» Task brief: Identify every line in the records below that contains the word "ΕΙΔΗ", and copy each of those lines.

[Dataset excerpts]
━━━━━━━━━━━━━━━━━━━━━━━━━━━━━━
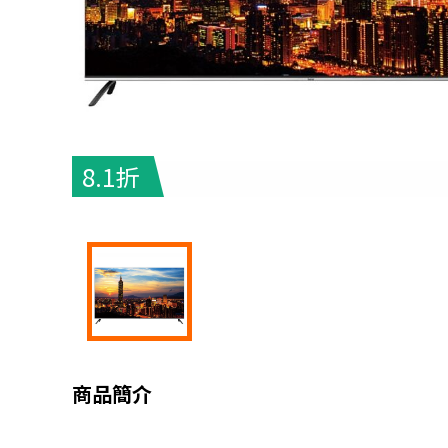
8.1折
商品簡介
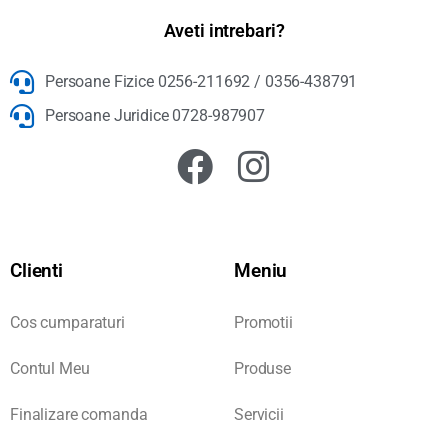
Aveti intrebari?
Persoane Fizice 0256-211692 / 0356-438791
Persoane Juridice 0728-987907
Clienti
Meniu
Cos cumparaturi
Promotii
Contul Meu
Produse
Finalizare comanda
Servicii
━━━━━━━━━━━━━━━━━━━━━━━━━━━━━━
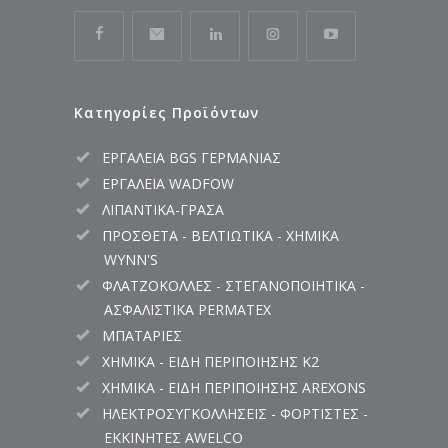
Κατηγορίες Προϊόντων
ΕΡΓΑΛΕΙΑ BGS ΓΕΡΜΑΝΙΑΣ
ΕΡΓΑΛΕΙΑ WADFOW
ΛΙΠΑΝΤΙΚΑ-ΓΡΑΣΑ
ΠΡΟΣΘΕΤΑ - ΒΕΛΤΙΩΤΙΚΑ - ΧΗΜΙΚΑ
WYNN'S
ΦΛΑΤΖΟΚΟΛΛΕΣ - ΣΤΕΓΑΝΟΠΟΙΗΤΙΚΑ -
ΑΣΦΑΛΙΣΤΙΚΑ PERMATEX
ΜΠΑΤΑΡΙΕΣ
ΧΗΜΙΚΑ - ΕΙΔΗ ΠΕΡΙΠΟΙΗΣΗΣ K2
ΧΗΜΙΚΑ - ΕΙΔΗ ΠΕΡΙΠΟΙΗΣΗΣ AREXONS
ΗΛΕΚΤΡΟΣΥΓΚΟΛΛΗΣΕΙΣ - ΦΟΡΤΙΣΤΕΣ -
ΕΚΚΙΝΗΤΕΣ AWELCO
━━━━━━━━━━━━━━━━━━━━━━━━━━━━━━
» Output of the task:
ΧΗΜΙΚΑ - ΕΙΔΗ ΠΕΡΙΠΟΙΗΣΗΣ K2
ΧΗΜΙΚΑ - ΕΙΔΗ ΠΕΡΙΠΟΙΗΣΗΣ AREXONS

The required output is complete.